Provided text ▸

-=-=-=-=-

Last Thursday (23 May) I had the pleasure of participating in a South West Employment Relations Forum meeting in Bristol, jointly hosted by Acas and the University of the West of England. My contribution was to reflect on the so-called ‘new normal’ for the UK economy and what this might mean for employment relations. But the value of the evening was provided by the assembled managers, trade unionists and academics with first-hand experience of what’s happening in workplaces up and down the land.
The ‘new normal’ has been highlighted by some leading UK economists, notably Andrew Sentance, former member of the Bank of England’s interest rate setting Monetary Policy Committee. However, while it’s easy to agree that the current period of prolonged slow economic growth is in marked contrast to what outgoing Governor of the Bank Sir Mervyn King once described as the ‘nice’ decade from the mid-1990s (i.e. non-inflationary, continued expansion), the underlying nature of our current malaise remains a matter of debate.
If stagnation, high unemployment and falling real wages is purely symptomatic of weak demand, today’s new normal will eventually give way to better times akin to the pre-financial crisis state of affairs. We might have to tough things out, perhaps even suffering a ‘lost decade’ of austerity, but prosperity will be restored. But what if the economy has changed for good – might hard times be with us for the foreseeable future? If so, the ‘new normal’ becomes shorthand for an economic wake-up call, announcing an extended period of at best only limited improvement in living standards and highlighting the need for fairly radical structural reform in order that the good times roll once again.

-=-=-=-=-

Activity list ▸
a) According to the "new normal" post above, why was the value of the Bristol evening provided by the assembled managers, trade unionists and academics? Answer in one to three sentences.
b) Decide whether each statement agrees with the "new normal" post, answering yes or no and quoting the deciding words from the post: (i) the forum meeting was jointly hosted by Acas and the University of the West of England; (ii) Andrew Sentance is the outgoing Governor of the Bank of England; (iii) the underlying nature of the current malaise is treated as settled.
c) Carry on the "new normal" post from its last sentence, in the same voice.
The listing that comes next is separate material and has no connection to the "new normal" post.

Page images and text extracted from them

-=-=-=-=-

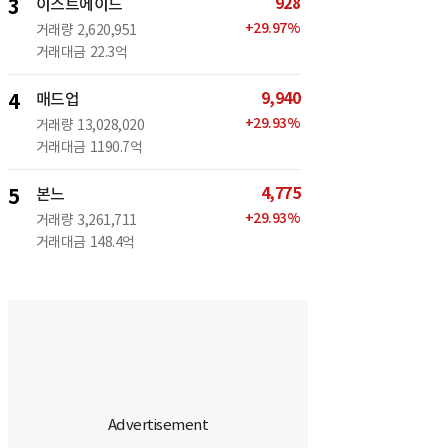
928
3
이스트에이드
+
29.97
%
거래량
2,620,951
거래대금
22.3억
9,940
4
매드업
+
29.93
%
거래량
13,028,020
거래대금
1190.7억
4,775
5
본느
+
29.93
%
거래량
3,261,711
거래대금
148.4억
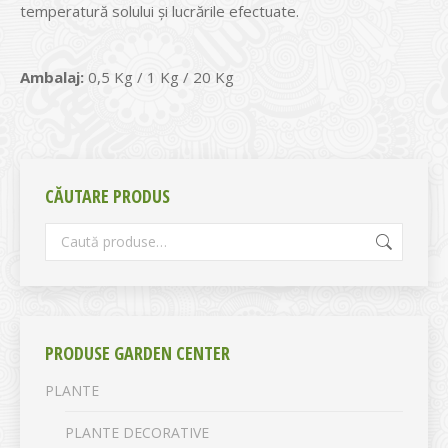
temperatură solului și lucrările efectuate.
Ambalaj:
0,5 Kg / 1 Kg / 20 Kg
CĂUTARE PRODUS
PRODUSE GARDEN CENTER
PLANTE
PLANTE DECORATIVE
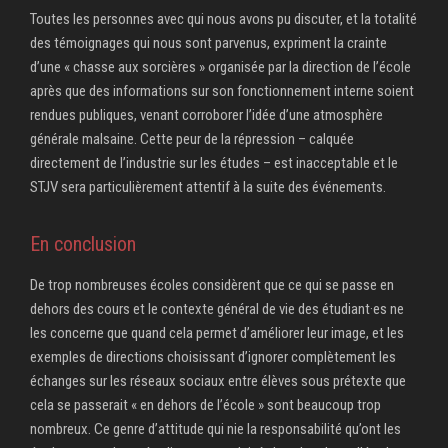
Toutes les personnes avec qui nous avons pu discuter, et la totalité
des témoignages qui nous sont parvenus, expriment la crainte
d’une « chasse aux sorcières » organisée par la direction de l’école
après que des informations sur son fonctionnement interne soient
rendues publiques, venant corroborer l’idée d’une atmosphère
générale malsaine. Cette peur de la répression – calquée
directement de l’industrie sur les études – est inacceptable et le
STJV sera particulièrement attentif à la suite des événements.
En conclusion
De trop nombreuses écoles considèrent que ce qui se passe en
dehors des cours et le contexte général de vie des étudiant·es ne
les concerne que quand cela permet d’améliorer leur image, et les
exemples de directions choisissant d’ignorer complètement les
échanges sur les réseaux sociaux entre élèves sous prétexte que
cela se passerait « en dehors de l’école » sont beaucoup trop
nombreux. Ce genre d’attitude qui nie la responsabilité qu’ont les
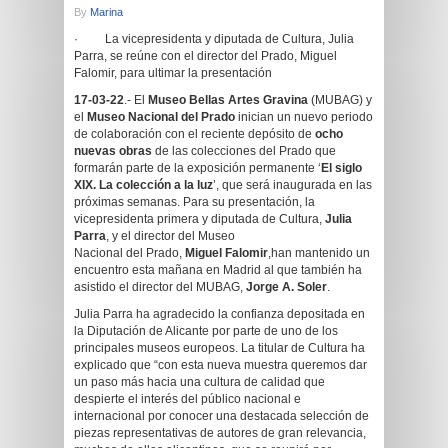
By
Marina
· La vicepresidenta y diputada de Cultura, Julia
Parra, se reúne con el director del Prado, Miguel
Falomir, para ultimar la presentación
17-03-22
.- El
Museo Bellas Artes Gravina
(MUBAG) y
el
Museo Nacional del Prado
inician un nuevo periodo
de colaboración con el reciente depósito de
ocho
nuevas obras
de las colecciones del Prado que
formarán parte de la exposición permanente ‘
El siglo
XIX. La colección a la luz
’, que será inaugurada en las
próximas semanas. Para su presentación, la
vicepresidenta primera y diputada de Cultura,
Julia
Parra
, y el director del Museo
Nacional del Prado,
Miguel Falomir
,han mantenido un
encuentro esta mañana en Madrid al que también ha
asistido el director del MUBAG,
Jorge A. Soler
.
Julia Parra ha agradecido la confianza depositada en
la Diputación de Alicante por parte de uno de los
principales museos europeos. La titular de Cultura ha
explicado que “con esta nueva muestra queremos dar
un paso más hacia una cultura de calidad que
despierte el interés del público nacional e
internacional por conocer una destacada selección de
piezas representativas de autores de gran relevancia,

-=-=-=-=-

Responses ▸
a) The value came from them because they had first-hand experience of what is happening in workplaces up and down the land.

b)
(i) Yes: "jointly hosted by Acas and the University of the West of England"
(ii) No: "Andrew Sentance, former member of the Bank of England’s interest rate setting Monetary Policy Committee"
(iii) No: "the underlying nature of our current malaise remains a matter of debate"

c)
From the workplace perspective this new normal debate plays out in a contrast between those who reckon the current squeeze on average real earnings reflects the efforts of workers to price themselves into jobs in a weak economy or is instead symptomatic of the emergence of a permanently lower wage/lower productivity economy. For the time being the jury is out on this question, though it is possible to draw a link between structural developments in the labour market and workplaces which in their interaction lead to an unpalatable outcome.
The typical British workplace is now devoid of collective strength. According to the most recent Workplace Employment Relations Survey only 35% of workplaces now have any structure for employment relations – down from 45% a decade ago, driven in particular by growth in smaller private sector workplaces. At the same time, the pool of labour available to employers is growing. The proportion of people long-term unemployed is much lower than in previous recessions, the number of economically inactive people is falling, and work related immigration remains at a historically elevated level.
The underlying power of employed ‘insiders’ to preserve their real standard of pay, let alone push for more, is arguably back to where it was in the early years of the 20th century. Admittedly, individual workers with particular skills or talent may be able to earn more, while those at the bottom of the pay scale are protected by the national minimum wage. But the average Jack or Jill – the squeezed middle at work - is increasingly impotent when it comes for asking for a pay rise and ever more fearful of what might happen if they do.
Although heightened job insecurity understandably grabbed the headlines last week when the initial findings of the large scale 2012 Skills and Employment Survey were published, what was most shocking was evidence of a longer term increase in the percentage of employees anxious about arbitrary dismissal or victimisation by management. Moreover, there has been a decline in perceived employee influence over wider organisational decision making. In other words, whether one looks at pay or what happens at work, bosses increasingly have the upper hand.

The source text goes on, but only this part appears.